Has anyone ever asked you to prove that breathing contributes to the bottom line?  Or small talk or smiling or thinking – or countless other things we all do each day just by virtue of being alive?  I don’t expect so.  Then why, I wonder, am I so often asked to make the business case for learning?  In other words, to prove beyond reasonable doubt that work based learning (let us assume that the learning in question is ‘good’) has a beneficial impact on the financial performance of a business.

Frankly, whenever I’m challenged on this I keep outwardly calm but underneath I experience feelings of mild exasperation.  Nothing life threatening, but sufficient to set me wondering why such an ostensibly respectable question should give rise to any negative feelings at all – especially since I firmly believe that negative feelings are things we ‘choose’ to have.  It seems silly to succumb to unpleasant feelings of irritation when, instead, I could choose nicer feelings such as being intrigued or fascinated or even pleased to be consulted on such a weighty matter.

So, I’ve been pondering why I feel irritated by the bottom line question and I think I’ve got it sussed (the reasons why – not the answer to the question!).

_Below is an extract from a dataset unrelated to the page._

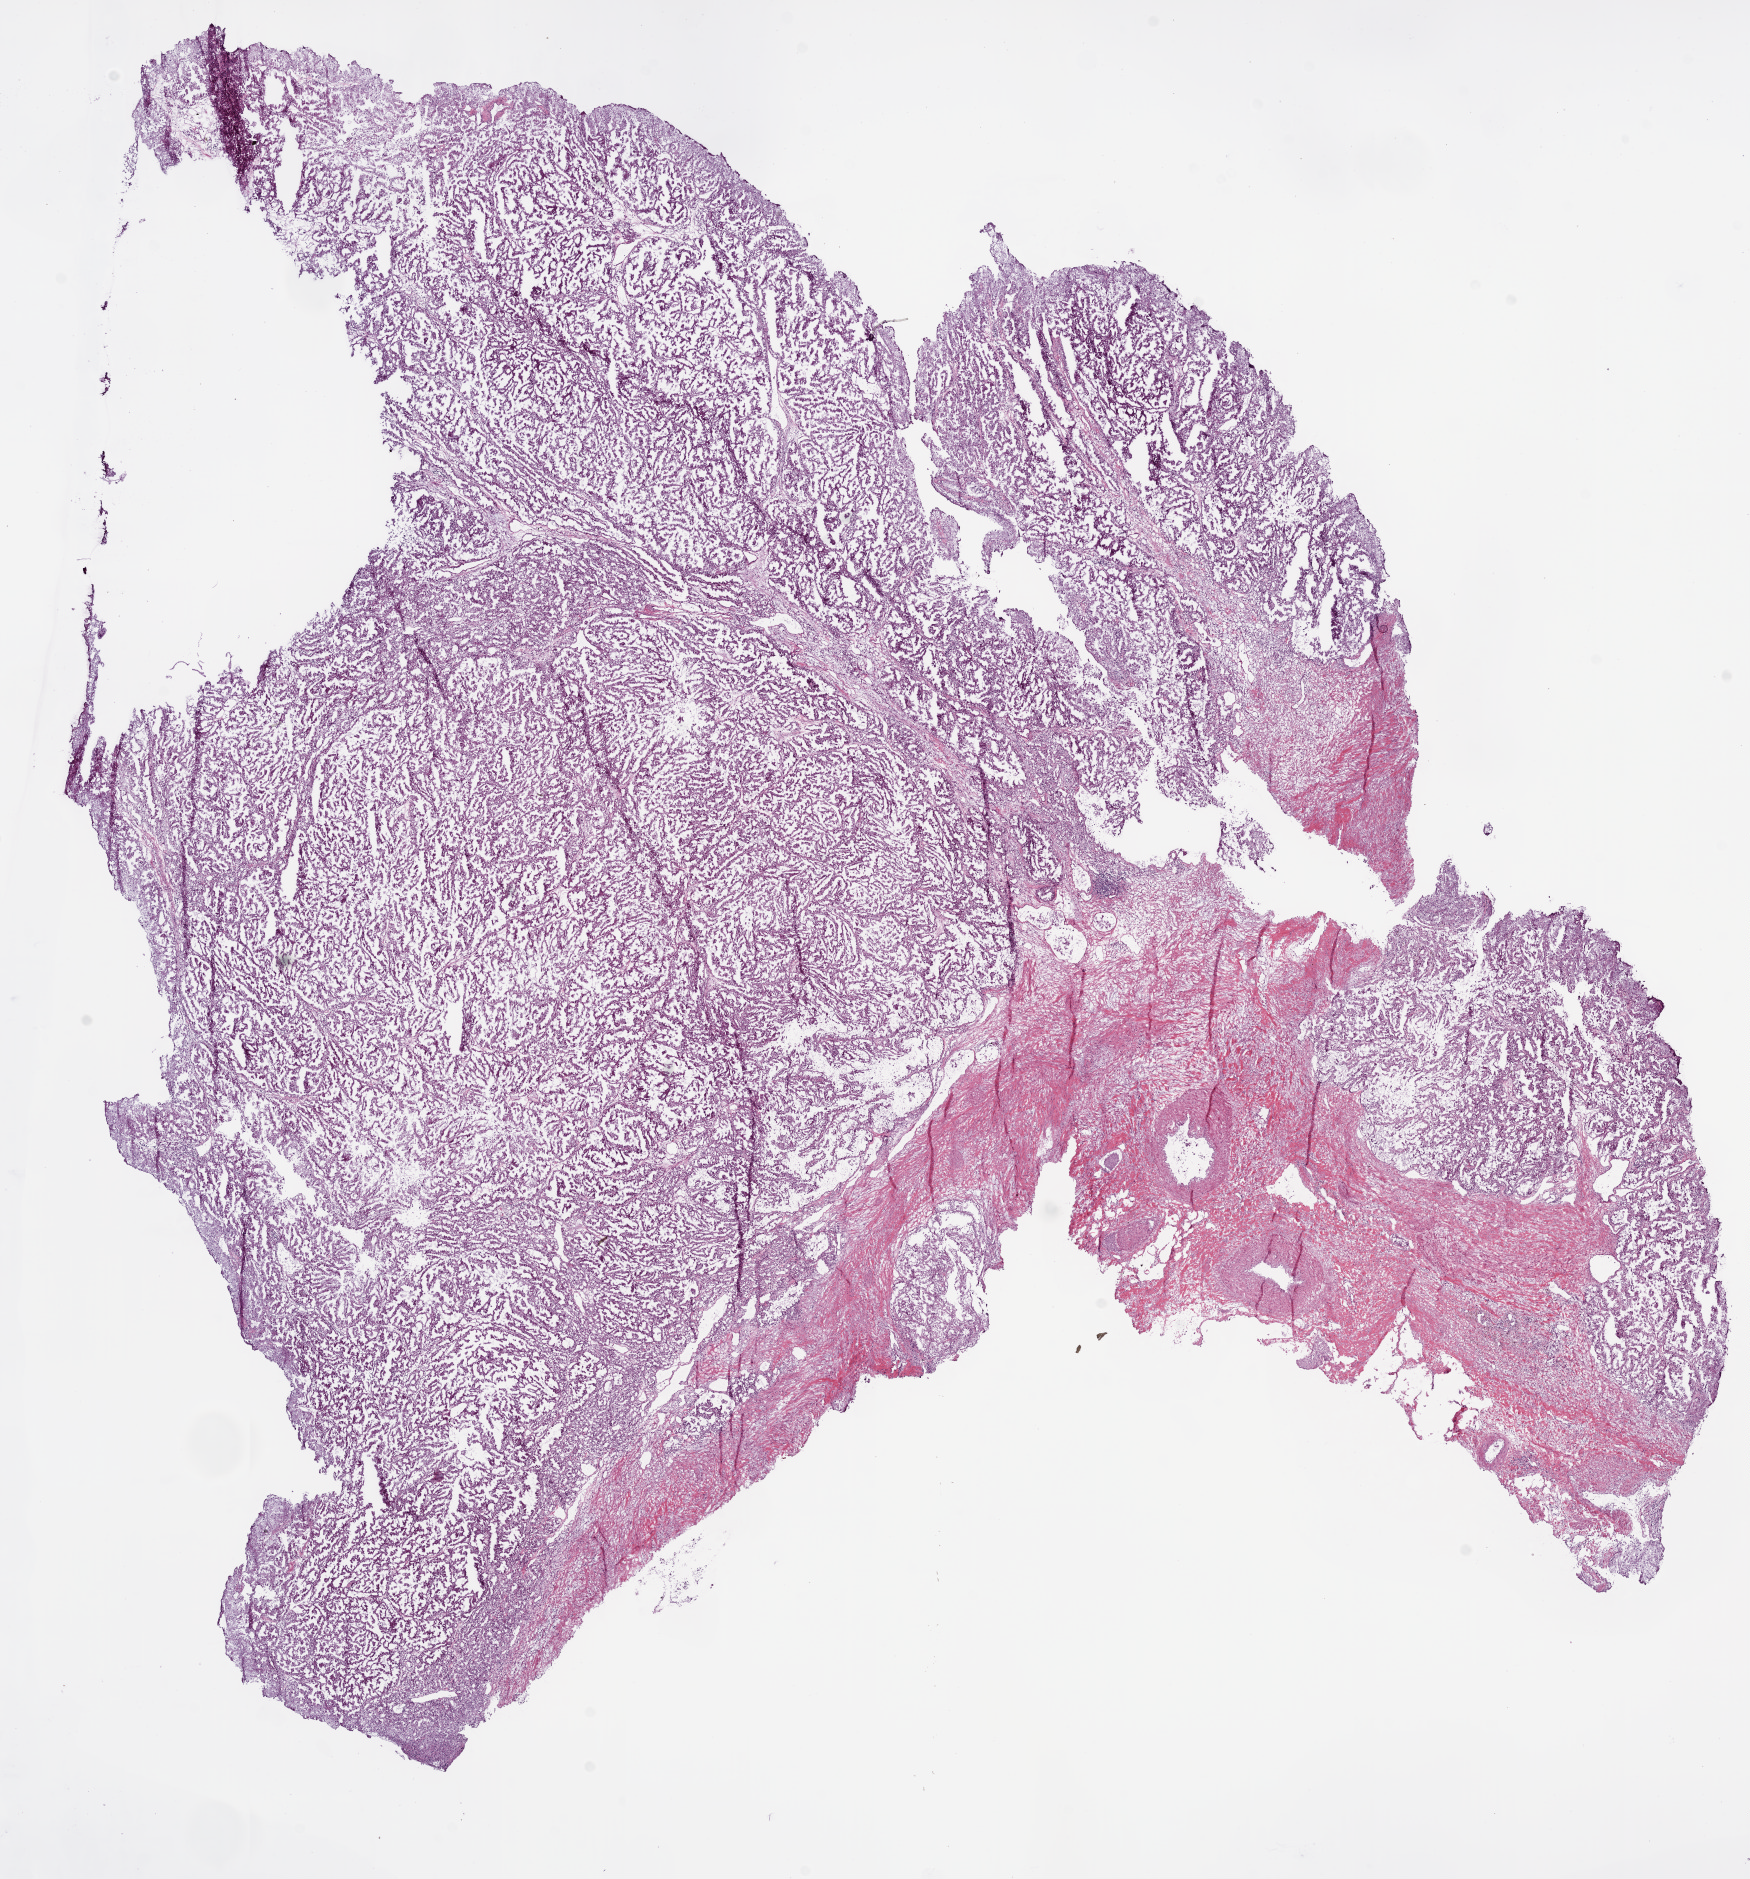
Hematoxylin and eosin (H&E) stained whole-slide image, a low-resolution overview of the entire scanned area, about 14.0 x 15.1 mm (slide scanned at 20x). Frozen section. Sample: primary tumour, kidney. Male patient; age at initial diagnosis 61 years.
Diagnosis: Clear cell adenocarcinoma, NOS.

Firstly, people who ask for evidence that learning contributes to the bottom line are usually muddling up training and learning.  Bundling the two together by assuming they are one and the same, clouds the issue.  I have no problem accepting the need to find ways to quantify the bottom line contribution of training interventions.  I know evaluating training isn’t necessarily easy, and I accept that often it isn’t practical, but it is clearly a sensible thing to attempt.  Learning is, however, a different matter.  Training is an ‘event’ with a beginning, middle and end, whereas learning is a continuous process – both conscious and unconscious. Events are easier (I didn’t say easy!) to measure than on-going processes.

Secondly, I feel affronted that something as self-evidently laudable as learning should be subjected to a bottom-line challenge at all.  For me, the business case is so obvious, so transparent, that it is a no-brainer.  My colleague, Professor Ian Cunningham, turns the question on its head.  He explains; ‘Reductio ad absurdum is the process of proving a proposition by showing that its opposite is absurd’.  Using this approach he quickly demonstrates that no organisation could function without learning.  Recruits would be forbidden to learn how to do the job, they would have to be completely competent from the word go.  If there were changes to, say, technology everyone would be told not to learn how to use it.  Experienced people would not be allowed to coach the less experienced.  Conversations between people over coffee or lunch would have to steer well clear of anything that might be construed as knowledge sharing.  In fact, breaks would probably have to be taken in complete silence for fear of stumbling on something that might actually be useful.  Ian Cunningham concludes that all organisations, whether they recognise it or not, invest in learning on the assumption that it makes a vital contribution to performance.  Not to do so is so patently absurd that it renders further proof superfluous.

Thirdly, I’m irritated by a clear case of double standards.  Just think of the numerous things that happen in organisations that escape bottom-line scrutiny; meetings for example that cost money but are rarely evaluated.   I have other niggles too.  When the bottom-line question is asked, I feel annoyed about being forced onto the defensive and an uneasy feeling of dissonance grips me.  On the one hand, I believe in measuring things – even difficult things such as learning – my maxim is; if you can imagine it you can describe it, if you can describe it you can behave it, if you can behave it you can measure it.  But on the other hand, quite unreasonably, I want learning to be exempt.  Everything else can be subjected to bottom line scrutiny but not, surely not, learning?

Activities in organisations with ‘measured benefits’ are few and far between. So why dare to question the worthwhileness of dear old work based learning?  I’d far rather accept that learning contributes directly to the bottom line than, say, a change of company logo.  Learning definitely comes much cheaper!